Sequoia National Park
Once off the state highway, the road to Sequoia NP is a paved rural road leading to the Ash Mountain Entrance to the park. Thanks to the "Old Fogey Pass," we got in for free. After stopping at the visitor's center, we headed up Generals Highway. This is one of the main roads in the park, heading us up to the "big trees."
We stopped at the Giant Forest Museum and wandered through it. While at the museum, we learned that during the 1920s, many visitor amenities were added near and in the sqquoia groves, including cabins, tent sites, restaurants and more. Unfortunately, it was later discovered that these damaged the ability of the forest to allow new sequoias to grow. Fire is a necessary part of the sequoia life cycle and fire had to be supressed where buildings are located. In recent years, most of these buildings, along with their requsite utilities, have been removed.

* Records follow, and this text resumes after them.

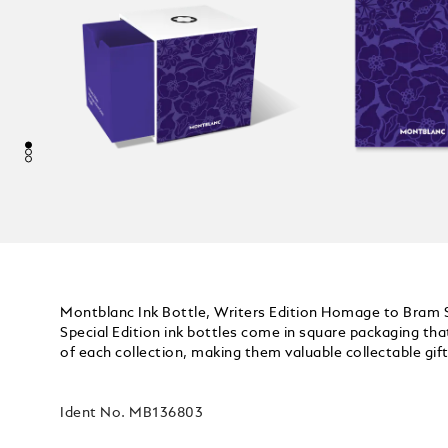
Montblanc Ink Bottle, Writers Edition Homage to Bram 
Special Edition ink bottles come in square packaging t
of each collection, making them valuable collectable gif
Ident No.
MB136803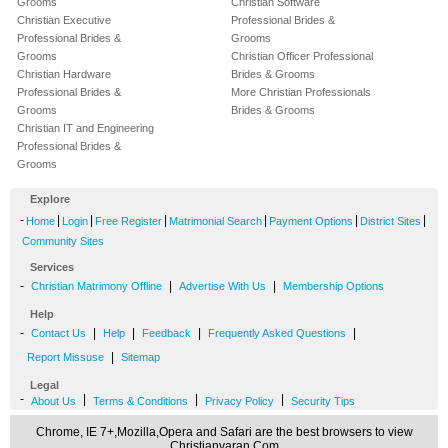
Grooms
Christian Software
Christian Executive
Professional Brides &
Professional Brides &
Grooms
Grooms
Christian Officer Professional
Christian Hardware
Brides & Grooms
Professional Brides &
More Christian Professionals
Grooms
Brides & Grooms
Christian IT and Engineering
Professional Brides &
Grooms
Explore
-
|
|
|
|
|
|
Home
Login
Free Register
Matrimonial Search
Payment Options
District Sites
Community Sites
Services
-
|
|
Christian Matrimony Offline
Advertise With Us
Membership Options
Help
-
|
|
|
|
Contact Us
Help
Feedback
Frequently Asked Questions
|
Report Missuse
Sitemap
Legal
-
|
|
|
About Us
Terms & Conditions
Privacy Policy
Security Tips
Chrome, IE 7+,Mozilla,Opera and Safari are the best browsers to view
Christianvaran.Com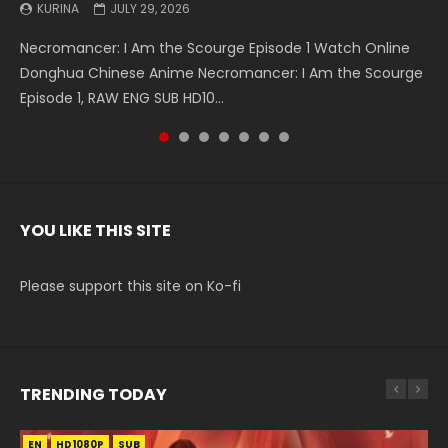
KURINA
KURINA
KURINA
KURINA
KURINA
KURINA
KURINA
JULY 29, 2026
MAY 19, 2026
MAY 19, 2026
MAY 4, 2026
MAY 4, 2026
APRIL 26, 2026
APRIL 20, 2026
Necromancer: I Am the Scourge Episode 1 Watch Online
Battle Through The Heavens S5 Episode 199 斗破苍穹年番 第
Battle Through The Heavens S5 Episode 198 斗破苍穹年番 第
Swallowed Star Episode 221 吞噬星空 第221集 Watch
Battle Through The Heavens S5 Episode 197 斗破苍穹年番 第
Battle Through The Heavens S5 Episode 196 斗破苍穹年番 第
Swallowed Star Episode 220 吞噬星空 第220集 Watch
Donghua Chinese Anime Necromancer: I Am the Scourge
5季 Watch Online Donghua Chinese Anime Battle Through
5季 Watch Online Donghua Chinese Anime Battle Through
Chinese Anime Series Swallowed Star Season 3 Episode 221
5季 Watch Online Donghua Chinese Anime Battle Through
5季 Watch Online Donghua Chinese Anime Battle Through
Chinese Anime Series Swallowed Star Season 3 Episode
Episode 1, RAW ENG SUB HD10...
The Heavens S5 Episode 199, D...
The Heavens S5 Episode 198, D...
English Spanish Subtitle, Tunsh...
The Heavens S5 Episode 197, D...
The Heavens S5 Episode 196, D...
220 English Spanish Subtitle, Tunsh...
YOU LIKE THIS SITE
Please support this site on Ko-fi
TRENDING TODAY
EN
EN-ID
EN-ID
EN-ID
EN
HD1080P
HD1080P
HD1080P
HD1080P
HD1080P
SUB
SUB
SUB
SUB
SUB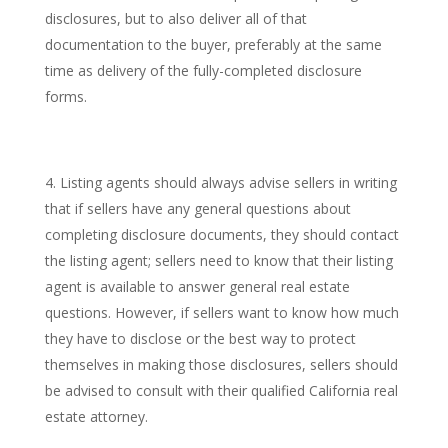
disclosures, but to also deliver all of that
documentation to the buyer, preferably at the same
time as delivery of the fully-completed disclosure
forms.
Listing agents should always advise sellers in writing
that if sellers have any general questions about
completing disclosure documents, they should contact
the listing agent; sellers need to know that their listing
agent is available to answer general real estate
questions. However, if sellers want to know how much
they have to disclose or the best way to protect
themselves in making those disclosures, sellers should
be advised to consult with their qualified California real
estate attorney.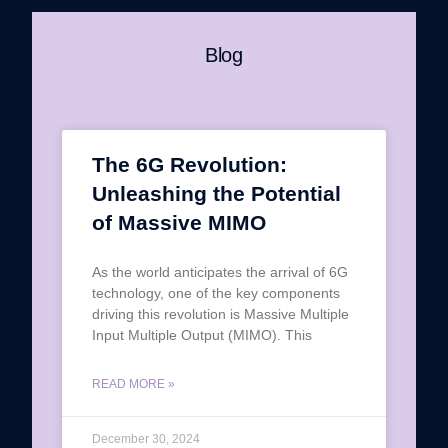
Blog
The 6G Revolution:
Unleashing the Potential
of Massive MIMO
As the world anticipates the arrival of 6G
technology, one of the key components
driving this revolution is Massive Multiple
Input Multiple Output (MIMO). This
READ MORE »
December 30, 2024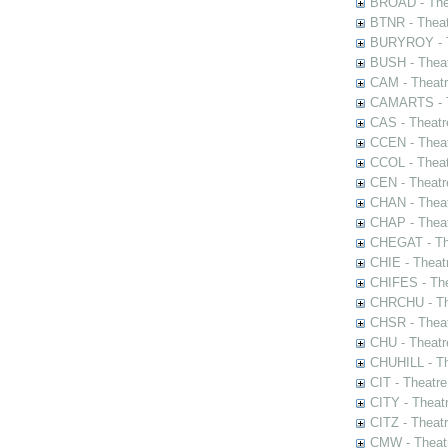
BROAD - Thea
BTNR - Theat
BURYROY - Th
BUSH - Thea
CAM - Theatr
CAMARTS - Th
CAS - Theatr
CCEN - Theat
CCOL - Theat
CEN - Theatr
CHAN - Theat
CHAP - Theat
CHEGAT - The
CHIE - Theat
CHIFES - The
CHRCHU - The
CHSR - Theat
CHU - Theatr
CHUHILL - Th
CIT - Theatr
CITY - Theatr
CITZ - Theat
CMW - Theatr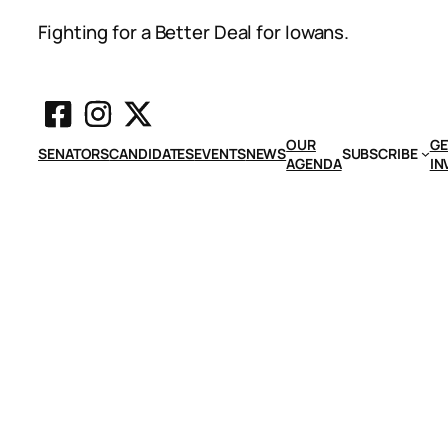
Fighting for a Better Deal for Iowans.
OUR
GE
SENATORS
CANDIDATES
EVENTS
NEWS
SUBSCRIBE
AGENDA
IN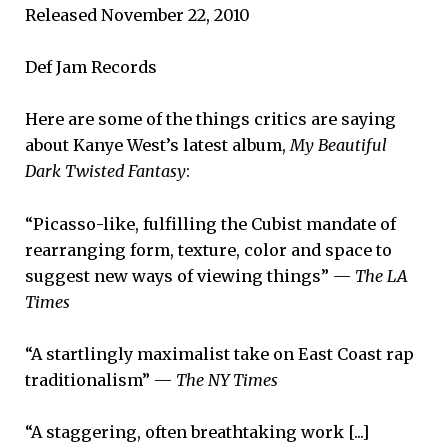
Released November 22, 2010
Def Jam Records
Here are some of the things critics are saying
about Kanye West’s latest album,
My Beautiful
Dark Twisted Fantasy
:
“Picasso-like, fulfilling the Cubist mandate of
rearranging form, texture, color and space to
suggest new ways of viewing things” —
The LA
Times
“A startlingly maximalist take on East Coast rap
traditionalism” —
The NY Times
“A staggering, often breathtaking work [...]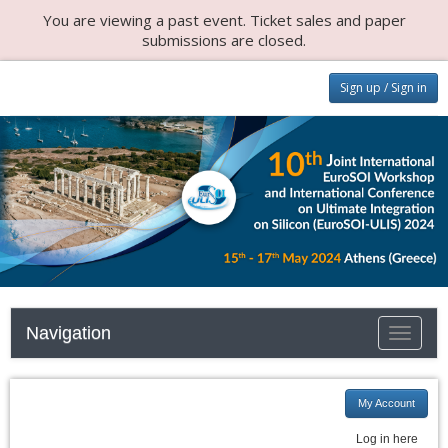
You are viewing a past event. Ticket sales and paper
submissions are closed.
Sign up / Sign in
Navigation
Toggle n
My Account
Log in here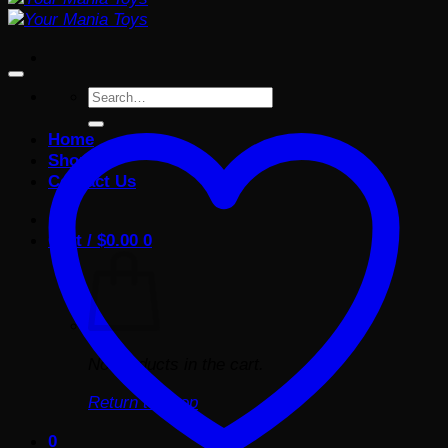
Search
for:
Home
Shop
Contact Us
Cart /
$
0.00
0
No products in the cart.
Return to shop
0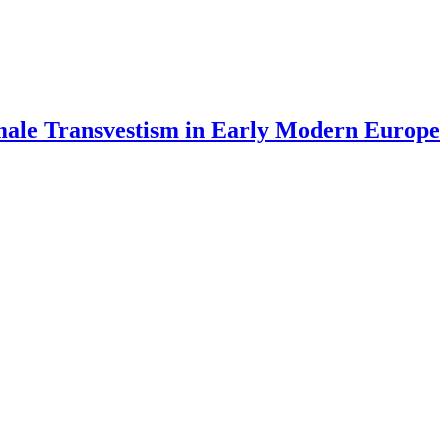
emale Transvestism in Early Modern Europe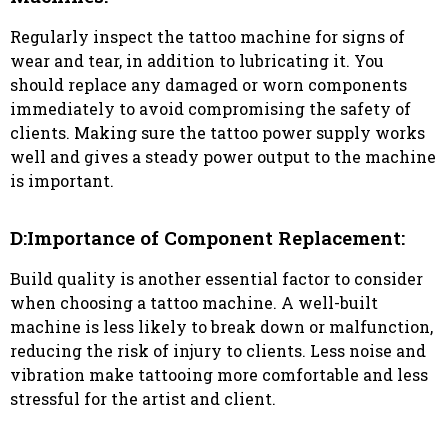
Regularly inspect the tattoo machine for signs of
wear and tear, in addition to lubricating it. You
should replace any damaged or worn components
immediately to avoid compromising the safety of
clients. Making sure the tattoo power supply works
well and gives a steady power output to the machine
is important.
D:Importance of Component Replacement:
Build quality is another essential factor to consider
when choosing a tattoo machine. A well-built
machine is less likely to break down or malfunction,
reducing the risk of injury to clients. Less noise and
vibration make tattooing more comfortable and less
stressful for the artist and client.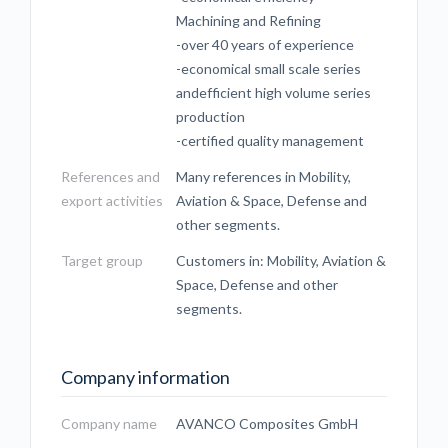
Machining and Refining
-over 40 years of experience
-economical small scale series
andefficient high volume series
production
-certified quality management
References and
Many references in Mobility,
export activities
Aviation & Space, Defense and
other segments.
Target group
Customers in: Mobility, Aviation &
Space, Defense and other
segments.
Company information
Company name
AVANCO Composites GmbH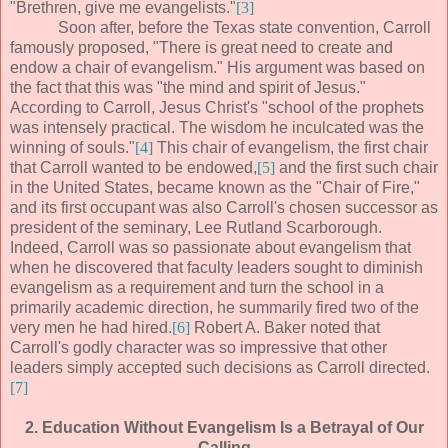
"Brethren, give me evangelists."
[3]
Soon after, before the Texas state convention, Carroll
famously proposed, "There is great need to create and
endow a chair of evangelism." His argument was based on
the fact that this was "the mind and spirit of Jesus."
According to Carroll, Jesus Christ's "school of the prophets
was intensely practical. The wisdom he inculcated was the
winning of souls."
[4]
This chair of evangelism, the first chair
that Carroll wanted to be endowed,
[5]
and the first such chair
in the United States, became known as the "Chair of Fire,"
and its first occupant was also Carroll's chosen successor as
president of the seminary, Lee Rutland Scarborough.
Indeed, Carroll was so passionate about evangelism that
when he discovered that faculty leaders sought to diminish
evangelism as a requirement and turn the school in a
primarily academic direction, he summarily fired two of the
very men he had hired.
[6]
Robert A. Baker noted that
Carroll's godly character was so impressive that other
leaders simply accepted such decisions as Carroll directed.
[7]
2. Education Without Evangelism Is a Betrayal of Our
Calling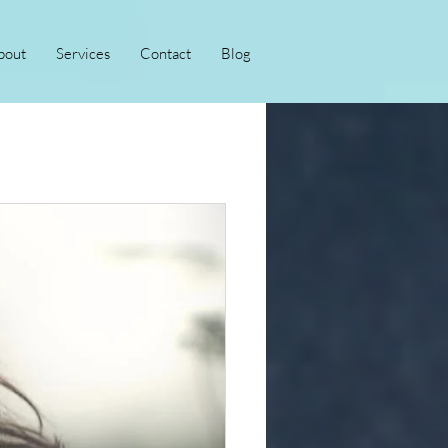
bout
Services
Contact
Blog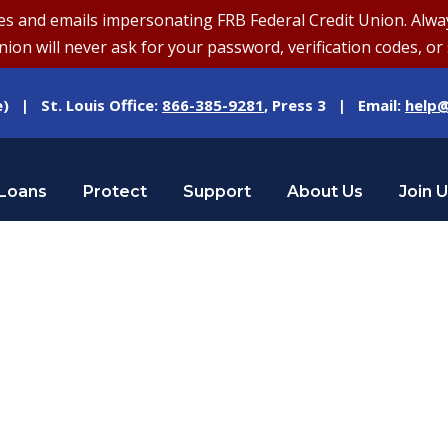
and emails impersonating FRB Federal Credit Union. Always v
on will never ask for your password, verification codes, or 
e) | St. Louis Office:
866-385-9281
, Press 3 | Email:
help@
Loans
Protect
Support
About Us
Join 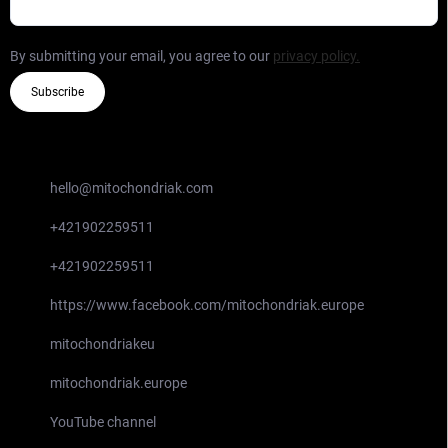
By submitting your email, you agree to our
privacy policy.
Subscribe
CONTACT
hello
@
mitochondriak.com
+421902259511
+421902259511
https://www.facebook.com/mitochondriak.europe
mitochondriakeu
mitochondriak.europe
YouTube channel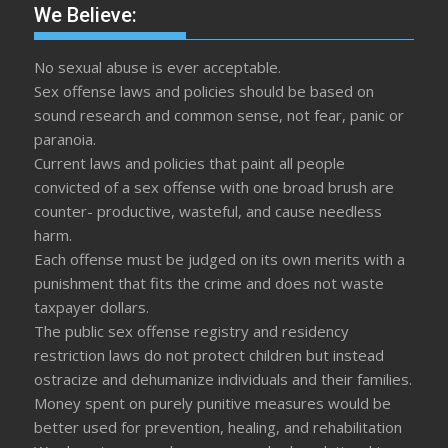
We Believe:
No sexual abuse is ever acceptable.
Sex offense laws and policies should be based on
sound research and common sense, not fear, panic or
paranoia.
Current laws and policies that paint all people
convicted of a sex offense with one broad brush are
counter- productive, wasteful, and cause needless
harm.
Each offense must be judged on its own merits with a
punishment that fits the crime and does not waste
taxpayer dollars.
The public sex offense registry and residency
restriction laws do not protect children but instead
ostracize and dehumanize individuals and their families.
Money spent on purely punitive measures would be
better used for prevention, healing, and rehabilitation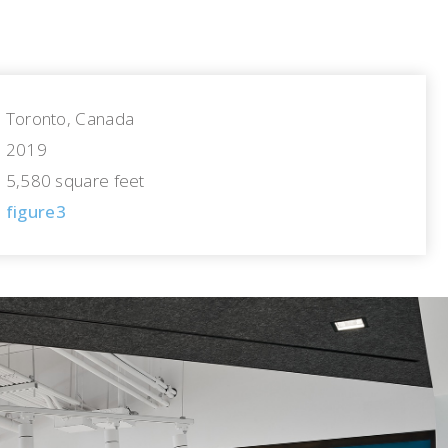
Toronto, Canada
2019
5,580 square feet
figure3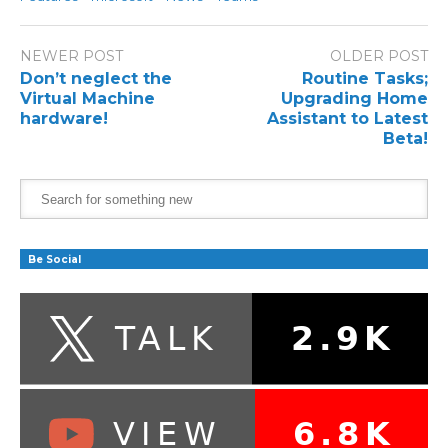
NEWER POST
OLDER POST
Don’t neglect the
Routine Tasks;
Virtual Machine
Upgrading Home
hardware!
Assistant to Latest
Beta!
Be Social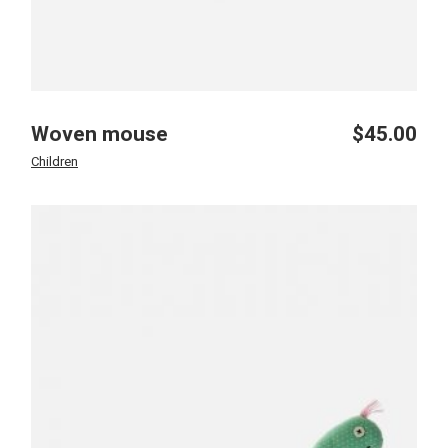
Woven mouse
$
45.00
Children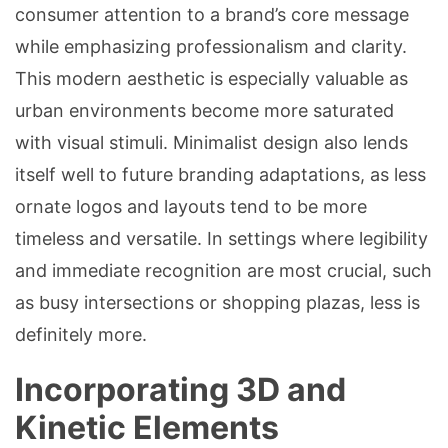
consumer attention to a brand’s core message
while emphasizing professionalism and clarity.
This modern aesthetic is especially valuable as
urban environments become more saturated
with visual stimuli. Minimalist design also lends
itself well to future branding adaptations, as less
ornate logos and layouts tend to be more
timeless and versatile. In settings where legibility
and immediate recognition are most crucial, such
as busy intersections or shopping plazas, less is
definitely more.
Incorporating 3D and
Kinetic Elements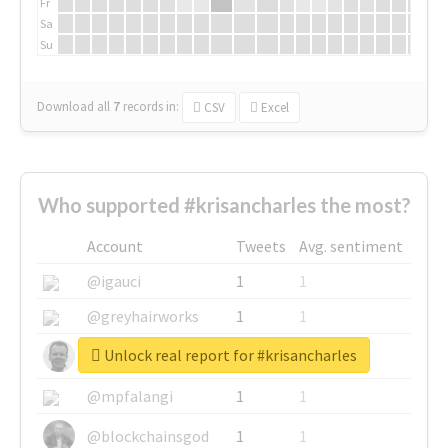
Fr
Sa
Su
Download all
7
records
in:
CSV
Excel
Who supported #krisancharles the most?
Account
Tweets
Avg. sentiment
@igauci
1
1
@greyhairworks
1
1
Unlock real report for #krisancharles
@glynmottershead
1
1
@mpfalangi
1
1
@blockchainsgod
1
1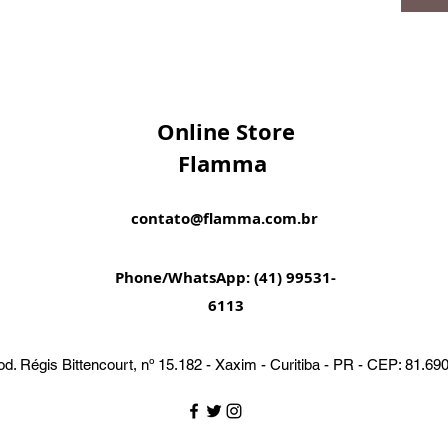
Online Store
Flamma
contato@flamma.com.br
Phone/WhatsApp: (41) 99531-
6113
d. Régis Bittencourt, nº 15.182 - Xaxim - Curitiba - PR - CEP: 81.69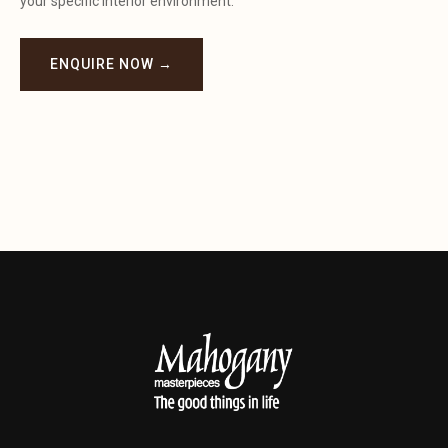
your specific interior environment.
ENQUIRE NOW →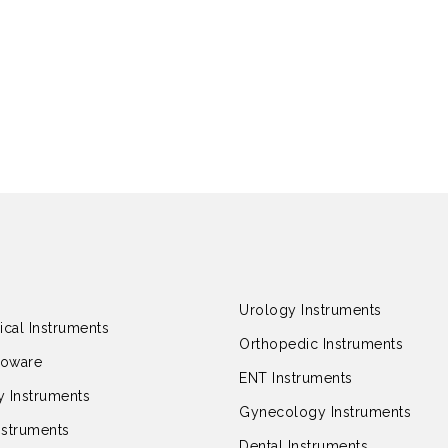
Urology Instruments
ical Instruments
Orthopedic Instruments
loware
ENT Instruments
 Instruments
Gynecology Instruments
nstruments
Dental Instruments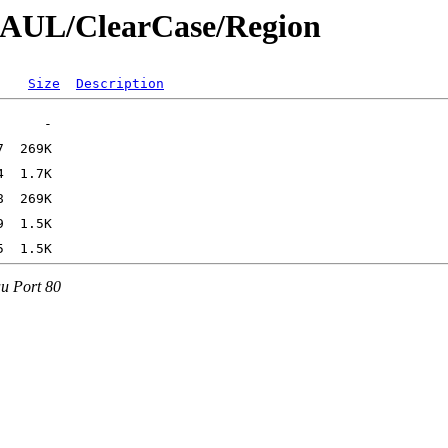
SPAUL/ClearCase/Region
Size
Description
au Port 80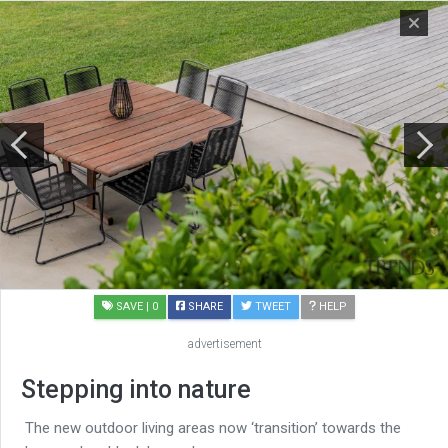
SAVE
| 0
SHARE
TWEET
HELP
advertisement
Stepping into nature
The new outdoor living areas now ‘transition’ towards the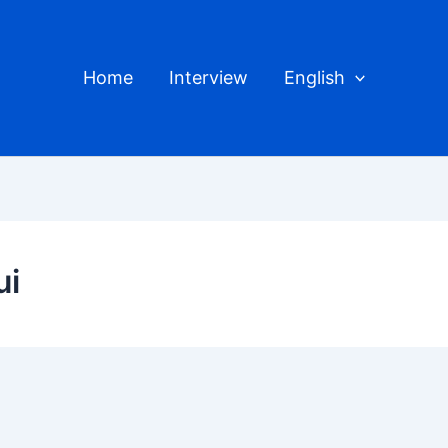
Home
Interview
English
ui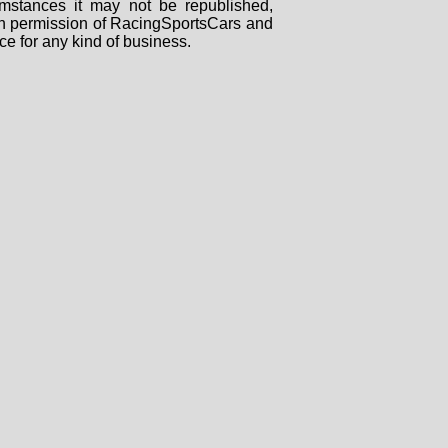
mstances it may not be republished,
tten permission of RacingSportsCars and
ce for any kind of business.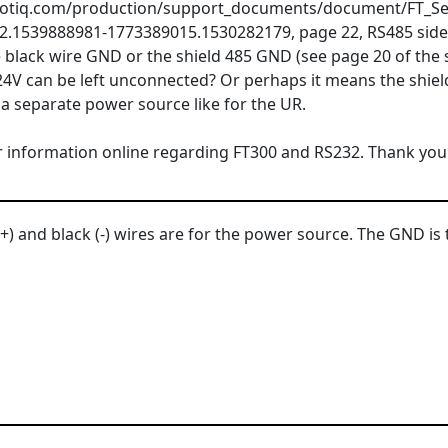
robotiq.com/production/support_documents/document/FT_S
.1539888981-1773389015.1530282179, page 22, RS485 side s
 black wire GND or the shield 485 GND (see page 20 of the 
24V can be left unconnected? Or perhaps it means the shie
a separate power source like for the UR.
ear information online regarding FT300 and RS232. Thank you
) and black (-) wires are for the power source. The GND is 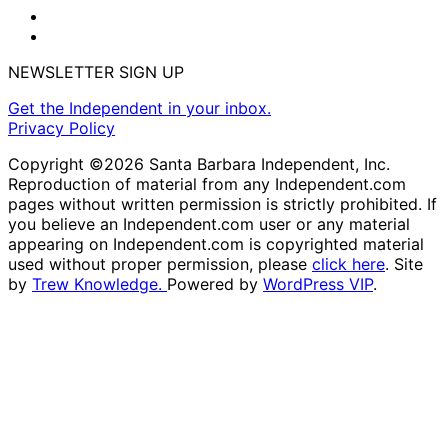
NEWSLETTER SIGN UP
Get the Independent in your inbox.
Privacy Policy
Copyright ©2026 Santa Barbara Independent, Inc.
Reproduction of material from any Independent.com
pages without written permission is strictly prohibited. If
you believe an Independent.com user or any material
appearing on Independent.com is copyrighted material
used without proper permission, please
click here
. Site
by
Trew Knowledge.
Powered by
WordPress VIP
.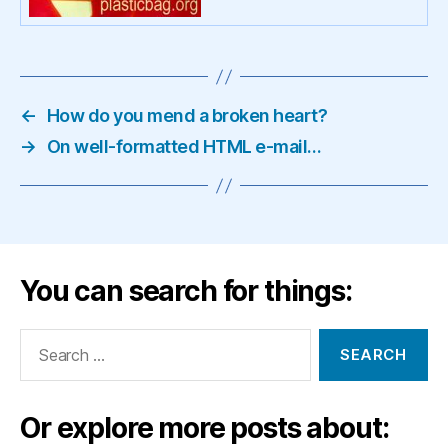
←
How do you mend a broken heart?
→
On well-formatted HTML e-mail…
You can search for things:
Search
for:
Or explore more posts about:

Aftwards, we hiked the trail to the meadow.
While in the meadow, we saw a female bear with three cubs. Single cubs are most common and twins happen sometimes. Triplets are unusual, however.
At the south end of the meadow, there is a pair of trees that started so close together, that as they grew, their bases fused into one base.
Sequoia NP has many, many hiking trails, most of them being backcountry trails. We wished we had more time to spend hiking the various trails.
Later, along Generals Highway, we saw the same mama bear with her three cubs.
We left the park on California 180 looking for a place to stay. Unlike some of the other national parks, there are virtually no accommidations between the park entrance and the nearby towns. We finally found food and lodging in Fresno, CA.